▶ _Your assignment_:
Print the lines below word for word, keeping each line as it appears.

□ □ □ □ □ □ □

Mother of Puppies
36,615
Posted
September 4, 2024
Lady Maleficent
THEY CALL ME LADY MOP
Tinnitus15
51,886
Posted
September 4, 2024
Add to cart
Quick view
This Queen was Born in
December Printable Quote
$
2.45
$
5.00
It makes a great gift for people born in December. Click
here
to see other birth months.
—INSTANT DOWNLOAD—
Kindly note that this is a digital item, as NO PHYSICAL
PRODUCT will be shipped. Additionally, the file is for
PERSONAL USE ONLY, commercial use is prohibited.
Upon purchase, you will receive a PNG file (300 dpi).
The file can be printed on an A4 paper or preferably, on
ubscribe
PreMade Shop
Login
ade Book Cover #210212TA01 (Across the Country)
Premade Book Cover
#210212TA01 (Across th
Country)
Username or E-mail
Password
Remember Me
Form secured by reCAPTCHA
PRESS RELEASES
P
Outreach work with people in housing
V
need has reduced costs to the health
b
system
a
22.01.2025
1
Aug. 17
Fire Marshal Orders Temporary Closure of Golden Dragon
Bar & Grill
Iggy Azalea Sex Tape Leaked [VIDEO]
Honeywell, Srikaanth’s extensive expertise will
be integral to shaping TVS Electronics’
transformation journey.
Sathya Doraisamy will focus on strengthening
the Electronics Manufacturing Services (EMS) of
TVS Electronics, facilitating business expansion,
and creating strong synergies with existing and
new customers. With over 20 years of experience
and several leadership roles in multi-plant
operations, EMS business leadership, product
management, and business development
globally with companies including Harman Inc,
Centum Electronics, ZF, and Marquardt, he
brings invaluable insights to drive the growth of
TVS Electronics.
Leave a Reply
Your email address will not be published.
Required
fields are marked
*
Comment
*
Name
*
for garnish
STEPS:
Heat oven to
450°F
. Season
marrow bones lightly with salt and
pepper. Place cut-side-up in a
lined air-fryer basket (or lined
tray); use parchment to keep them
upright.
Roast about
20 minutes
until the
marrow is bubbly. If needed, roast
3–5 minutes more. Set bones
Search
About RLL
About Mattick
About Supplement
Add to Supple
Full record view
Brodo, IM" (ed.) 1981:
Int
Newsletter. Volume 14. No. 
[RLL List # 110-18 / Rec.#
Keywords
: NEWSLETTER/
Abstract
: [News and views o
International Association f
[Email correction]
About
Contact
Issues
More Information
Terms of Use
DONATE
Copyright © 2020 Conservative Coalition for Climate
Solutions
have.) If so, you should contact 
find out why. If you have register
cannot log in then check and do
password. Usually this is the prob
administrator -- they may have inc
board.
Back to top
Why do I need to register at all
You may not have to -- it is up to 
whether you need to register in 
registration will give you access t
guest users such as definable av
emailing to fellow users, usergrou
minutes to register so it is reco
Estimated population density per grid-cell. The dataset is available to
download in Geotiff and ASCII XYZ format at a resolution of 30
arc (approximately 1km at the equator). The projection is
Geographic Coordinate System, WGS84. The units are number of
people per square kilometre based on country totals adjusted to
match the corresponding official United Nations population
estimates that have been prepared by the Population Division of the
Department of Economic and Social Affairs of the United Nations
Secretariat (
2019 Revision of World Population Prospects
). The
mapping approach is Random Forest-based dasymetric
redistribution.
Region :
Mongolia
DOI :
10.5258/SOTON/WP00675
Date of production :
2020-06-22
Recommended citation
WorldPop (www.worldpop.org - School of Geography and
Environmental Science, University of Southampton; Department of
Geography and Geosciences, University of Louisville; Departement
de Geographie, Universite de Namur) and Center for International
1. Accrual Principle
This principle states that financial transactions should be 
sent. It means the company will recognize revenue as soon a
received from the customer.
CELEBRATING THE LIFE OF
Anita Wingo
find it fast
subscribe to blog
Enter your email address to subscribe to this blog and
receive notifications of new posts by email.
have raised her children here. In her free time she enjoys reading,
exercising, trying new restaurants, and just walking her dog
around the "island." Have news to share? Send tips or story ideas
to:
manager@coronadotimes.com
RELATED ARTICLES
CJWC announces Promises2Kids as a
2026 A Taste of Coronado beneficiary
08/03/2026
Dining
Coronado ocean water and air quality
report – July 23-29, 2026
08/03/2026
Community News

□ □ □ □ □ □ □

▶ _Expected answer_:
Mother of Puppies
36,615
Posted
September 4, 2024
Lady Maleficent
THEY CALL ME LADY MOP
Tinnitus15
51,886
Posted
September 4, 2024
Add to cart
Quick view
This Queen was Born in
December Printable Quote
$
2.45
$
5.00
It makes a great gift for people born in December. Click
here
to see other birth months.
—INSTANT DOWNLOAD—
Kindly note that this is a digital item, as NO PHYSICAL
PRODUCT will be shipped. Additionally, the file is for
PERSONAL USE ONLY, commercial use is prohibited.
Upon purchase, you will receive a PNG file (300 dpi).
The file can be printed on an A4 paper or preferably, on
ubscribe
PreMade Shop
Login
ade Book Cover #210212TA01 (Across the Country)
Premade Book Cover
#210212TA01 (Across th
Country)
Username or E-mail
Password
Remember Me
Form secured by reCAPTCHA
PRESS RELEASES
P
Outreach work with people in housing
V
need has reduced costs to the health
b
system
a
22.01.2025
1
Aug. 17
Fire Marshal Orders Temporary Closure of Golden Dragon
Bar & Grill
Iggy Azalea Sex Tape Leaked [VIDEO]
Honeywell, Srikaanth’s extensive expertise will
be integral to shaping TVS Electronics’
transformation journey.
Sathya Doraisamy will focus on strengthening
the Electronics Manufacturing Services (EMS) of
TVS Electronics, facilitating business expansion,
and creating strong synergies with existing and
new customers. With over 20 years of experience
and several leadership roles in multi-plant
operations, EMS business leadership, product
management, and business development
globally with companies including Harman Inc,
Centum Electronics, ZF, and Marquardt, he
brings invaluable insights to drive the growth of
TVS Electronics.
Leave a Reply
Your email address will not be published.
Required
fields are marked
*
Comment
*
Name
*
for garnish
STEPS:
Heat oven to
450°F
. Season
marrow bones lightly with salt and
pepper. Place cut-side-up in a
lined air-fryer basket (or lined
tray); use parchment to keep them
upright.
Roast about
20 minutes
until the
marrow is bubbly. If needed, roast
3–5 minutes more. Set bones
Search
About RLL
About Mattick
About Supplement
Add to Supple
Full record view
Brodo, IM" (ed.) 1981:
Int
Newsletter. Volume 14. No. 
[RLL List # 110-18 / Rec.#
Keywords
: NEWSLETTER/
Abstract
: [News and views o
International Association f
[Email correction]
About
Contact
Issues
More Information
Terms of Use
DONATE
Copyright © 2020 Conservative Coalition for Climate
Solutions
have.) If so, you should contact 
find out why. If you have register
cannot log in then check and do
password. Usually this is the prob
administrator -- they may have inc
board.
Back to top
Why do I need to register at all
You may not have to -- it is up to 
whether you need to register in 
registration will give you access t
guest users such as definable av
emailing to fellow users, usergrou
minutes to register so it is reco
Estimated population density per grid-cell. The dataset is available to
download in Geotiff and ASCII XYZ format at a resolution of 30
arc (approximately 1km at the equator). The projection is
Geographic Coordinate System, WGS84. The units are number of
people per square kilometre based on country totals adjusted to
match the corresponding official United Nations population
estimates that have been prepared by the Population Division of the
Department of Economic and Social Affairs of the United Nations
Secretariat (
2019 Revision of World Population Prospects
). The
mapping approach is Random Forest-based dasymetric
redistribution.
Region :
Mongolia
DOI :
10.5258/SOTON/WP00675
Date of production :
2020-06-22
Recommended citation
WorldPop (www.worldpop.org - School of Geography and
Environmental Science, University of Southampton; Department of
Geography and Geosciences, University of Louisville; Departement
de Geographie, Universite de Namur) and Center for International
1. Accrual Principle
This principle states that financial transactions should be 
sent. It means the company will recognize revenue as soon a
received from the customer.
CELEBRATING THE LIFE OF
Anita Wingo
find it fast
subscribe to blog
Enter your email address to subscribe to this blog and
receive notifications of new posts by email.
have raised her children here. In her free time she enjoys reading,
exercising, trying new restaurants, and just walking her dog
around the "island." Have news to share? Send tips or story ideas
to:
manager@coronadotimes.com
RELATED ARTICLES
CJWC announces Promises2Kids as a
2026 A Taste of Coronado beneficiary
08/03/2026
Dining
Coronado ocean water and air quality
report – July 23-29, 2026
08/03/2026
Community News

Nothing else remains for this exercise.